This week's tip is from Gerhard Svolba and his book Data Quality for Analytics Using SAS. Gerhard is a product manager and pre-sales consultant at SAS in Austria, where he specializes in analytics and customer intelligence. Visit his author page to learn more about him and his work.
The following excerpt is from SAS Press author Gerhard Svolba and his book "Data Quality for Analytics Using SAS". Copyright © 2012, SAS Institute Inc., Cary, North Carolina, USA. ALL RIGHTS RESERVED. (please note that results may vary depending on your version of SAS software)
Outlier detection with ARIMA(X) models
The detection of outliers is a very important topic in time series analysis. ARIMA(X) models can be used to filter the effect of detected outliers. The process, in this case, is as follows:
- An initial time series model is fit based on the available data.

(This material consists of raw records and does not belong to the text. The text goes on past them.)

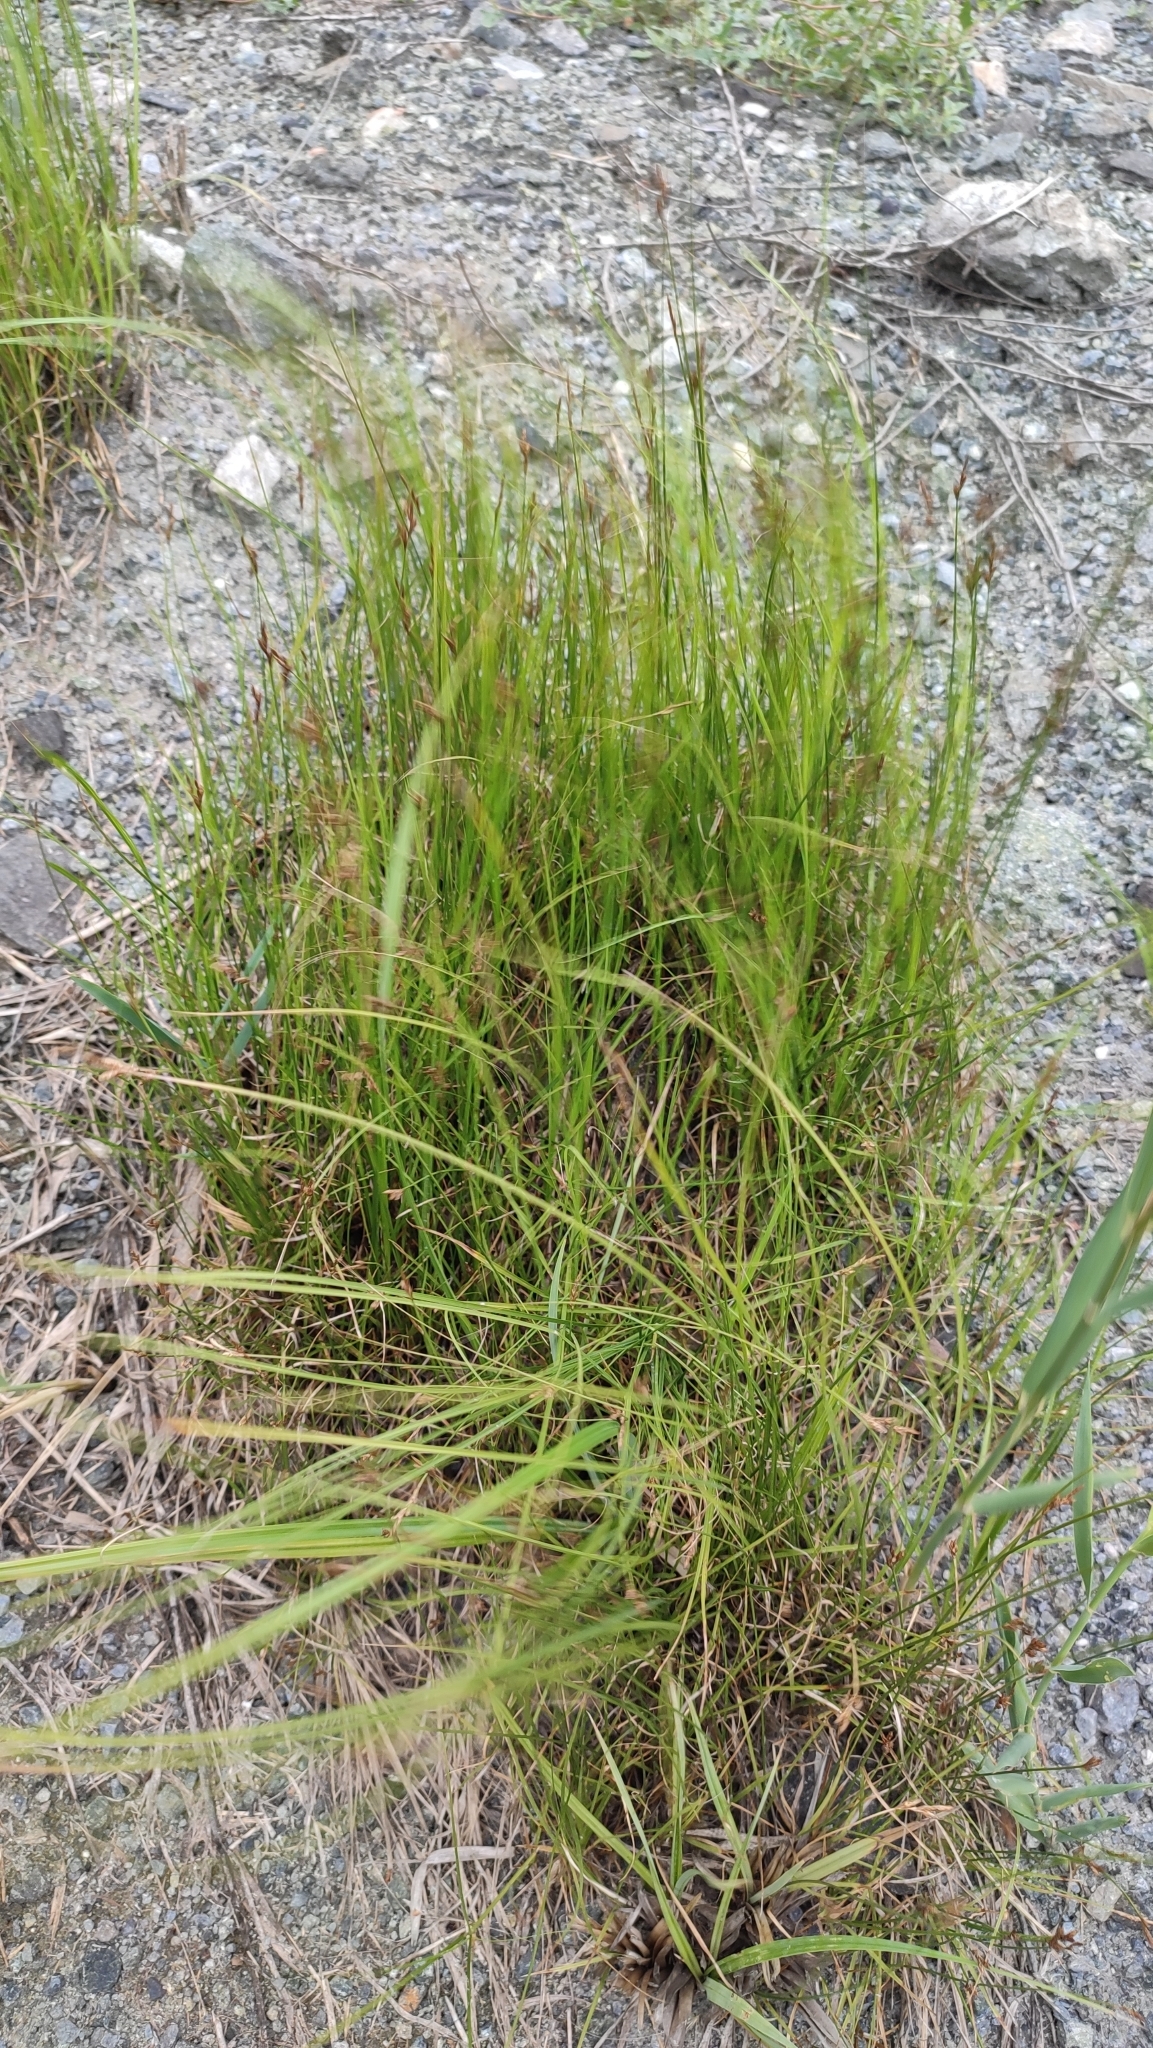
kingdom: Plantae
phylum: Tracheophyta
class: Liliopsida
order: Poales
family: Cyperaceae
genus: Carex
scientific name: Carex praecox
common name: Early sedge
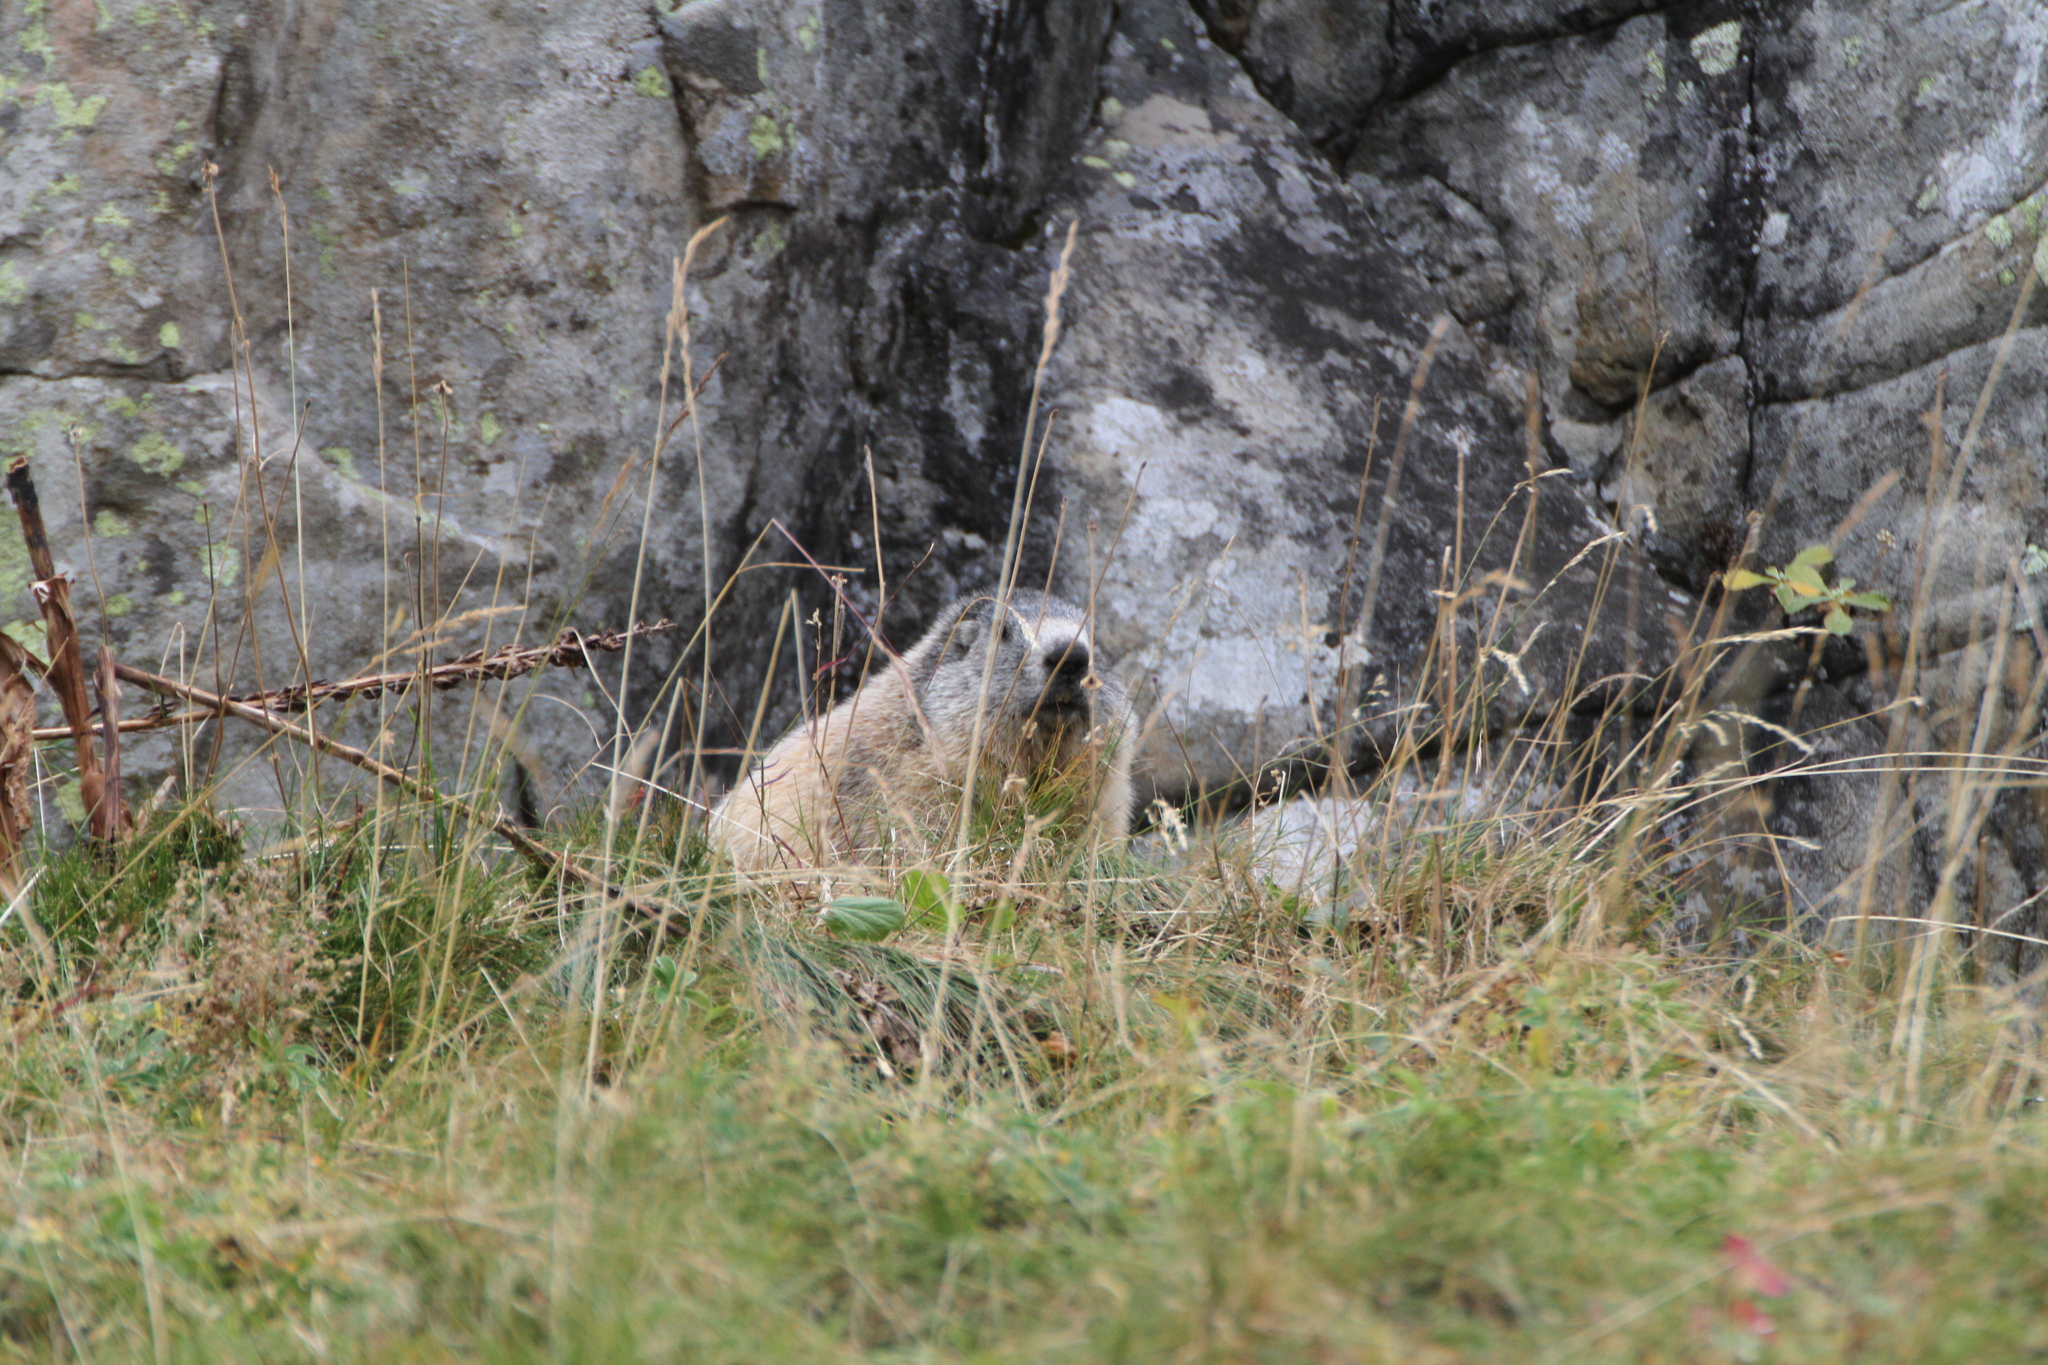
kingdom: Animalia
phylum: Chordata
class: Mammalia
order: Rodentia
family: Sciuridae
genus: Marmota
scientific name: Marmota marmota
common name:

- Those observations that are considered as outliers based on their deviations from the predicted values are flagged.
- A new model is fit that also includes the dummy variables for the detected outliers.
- Based on the new model, new observations might be considered as outliers, and the process repeats itself.
Output 13.2 shows the model’s resulting graph in SAS Forecast Studio. Here, the historic observations are shown as circles and the forecast is shown as a solid line. It appears that some observations have unusually high values.
The ARIMAX model that has been built for these data with the detect outlier option identifies the observations in February 2007 and October 2008 as outliers.
The graph annotates the observations that are considered as outliers. It can be seen that the value in January 2007 (in the upper left next to the outlier in February 2007) is not flagged as an outlier, although the value is larger. In January, values are higher in general so such a value is not seen as out of range, while in February the expected values are usually much lower.
Similar to the predictive model that was shown in the previous section, analytic models here allow you to make a more intelligent judgment about the outlier status of data values.